DDAA is an architectural and design practice that works on multidisciplinary fields: architecture, city planning, landscape, interior, product, and concept making. DDAA LAB is a research and experimental design laboratory centering on architectural thinking, which aims to solve social challenges. Two collectives repeatedly give feedback with each other to propose innovative ideas to society.

As a premise, we design and produce not by designing complex systems from scratch but by using the least amount of resources to get maximum results. The current state of modern society, where mass-produced and mass-consumed goods flood the streets, and tons of garbage are discarded daily. It is not limited to physical objects. Suburban landscapes, especially in developed countries, are becoming increasingly homogenized, with chain stores prioritizing such economic efficiency. While we love to design, enjoy making things, and aspire to create new value, we face the dilemma of whether to continue designing more things daily in the current society overflowing with objects, information, and systems.

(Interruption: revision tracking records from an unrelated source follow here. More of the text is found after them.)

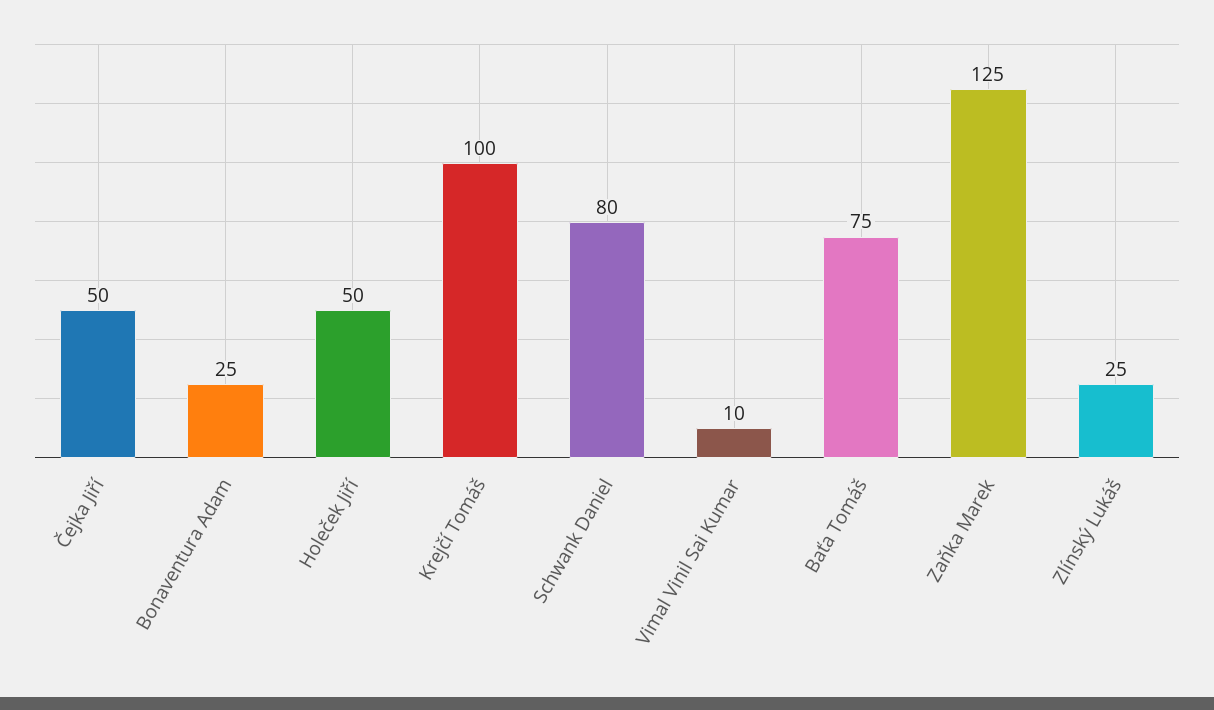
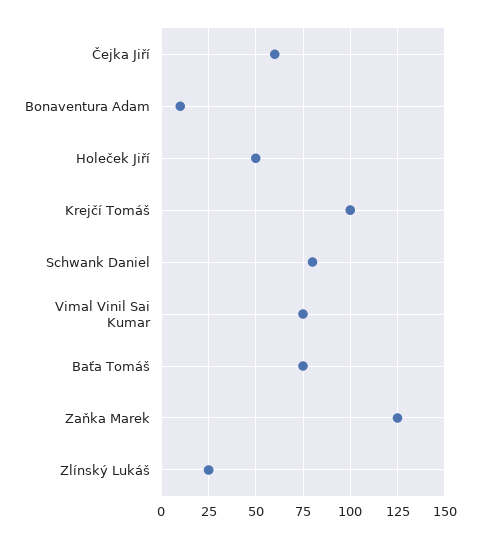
  {
-   "Čejka Jiří": 50,
+   "Čejka Jiří": 60,
-   "Bonaventura Adam": 25,
+   "Bonaventura Adam": 10,
    "Holeček Jiří": 50,
    "Krejčí Tomáš": 100,
    "Schwank Daniel": 80,
-   "Vimal Vinil Sai Kumar": 10,
+   "Vimal Vinil Sai Kumar": 75,
    "Baťa Tomáš": 75,
    "Zaňka Marek": 125,
    "Zlínský Lukáš": 25
  }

Although it was important to be universal and global in the modernist society, diversity and locality is the subject today. We believe that reinterpreting the meaning of objects, by using existing stock and spaces will allow us to design something filled with functionality and beauty.

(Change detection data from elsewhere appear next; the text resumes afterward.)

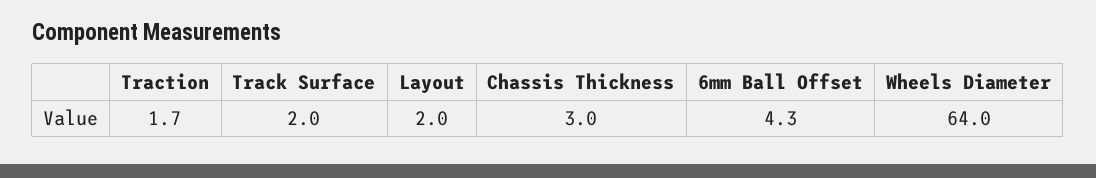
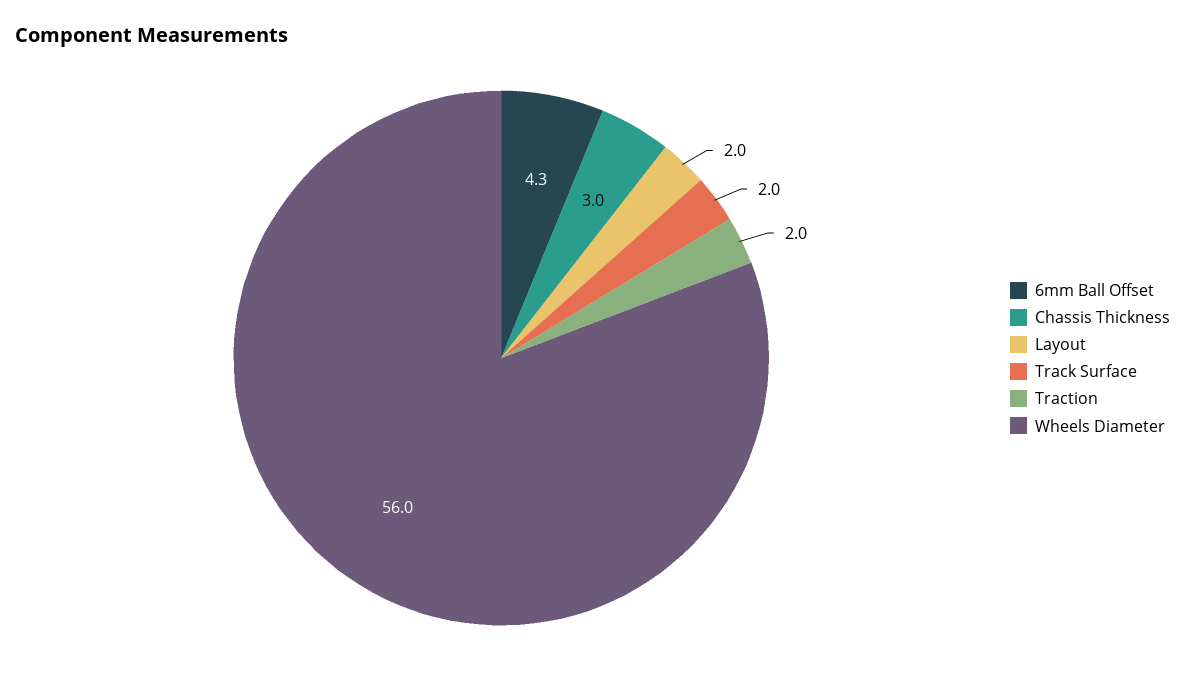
  {
-   "Traction": 1.7,
+   "Traction": 2,
    "Track Surface": 2,
    "Layout": 2,
    "Chassis Thickness": 3,
    "6mm Ball Offset": 4.3,
-   "Wheels Diameter": 64
+   "Wheels Diameter": 56
  }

In our recent projects, we tried to convert on-site materials and masterpiece of furniture to a sustainable design with new perspectives.

"Hackability of the Stool" is a research and prototyping project, converting Alvar Aalto’s “Stool 60” to 100 different types of products. This research started from a question that “Do we need more new designs?” This is an assemblage of ideas for easily creating products with diverse and niche functions.

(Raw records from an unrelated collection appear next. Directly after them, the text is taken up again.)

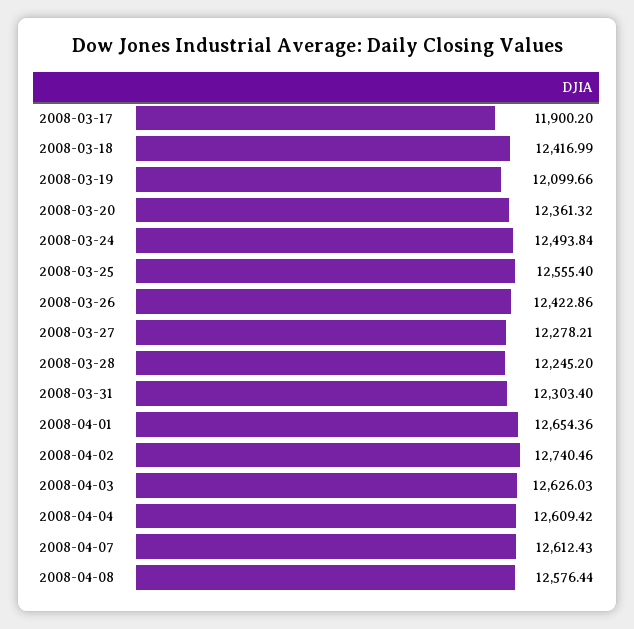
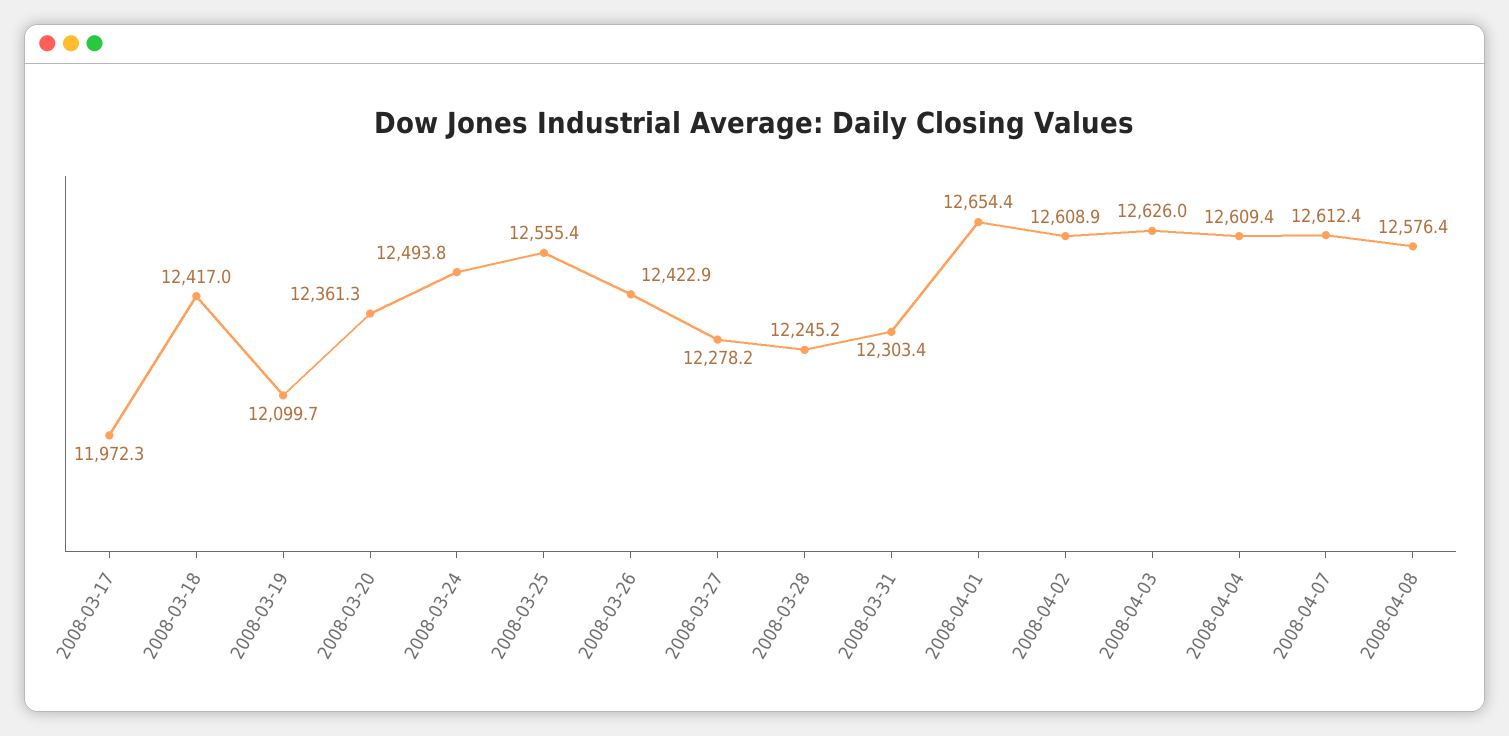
  {
-   "2008-03-17": 11900.2,
+   "2008-03-17": 11972.3,
    "2008-03-18": 12416.99,
    "2008-03-19": 12099.66,
    "2008-03-20": 12361.32,
    "2008-03-24": 12493.84,
    "2008-03-25": 12555.4,
    "2008-03-26": 12422.86,
    "2008-03-27": 12278.21,
    "2008-03-28": 12245.2,
    "2008-03-31": 12303.4,
    "2008-04-01": 12654.36,
-   "2008-04-02": 12740.46,
+   "2008-04-02": 12608.9,
    "2008-04-03": 12626.03,
    "2008-04-04": 12609.42,
    "2008-04-07": 12612.43,
    "2008-04-08": 12576.44
  }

In the project of ”Advertising Company Office”, we designed office facilities such as tables and partitions by converting the access floor system units of the office building as materials. This project is not merely about proposing upcycle office material but also casting an antithesis of the scrap and build culture in the interior design industry and Japanese real estate system.

In the project of ”NOT A HOTEL ANYWHERE”, we left its vintage exterior as much as possible and dramatically renewed the interior from the old fashioned layout that all the daily basic functions are equipped with. We created a completely new trailer house/hotel using five vehicles, each equipped with only one function.

In Japanese traditional tea culture, to compare something to a different thing called “Mitate.” We believe that the perspective of Mitate, cutting down on wasting by using the materials already existing, is a key to sustainable design in the future. It would not only contribute to the reduction of CO2 emission but also update the social system which normalized the separation of work and home and furthermore, the city itself.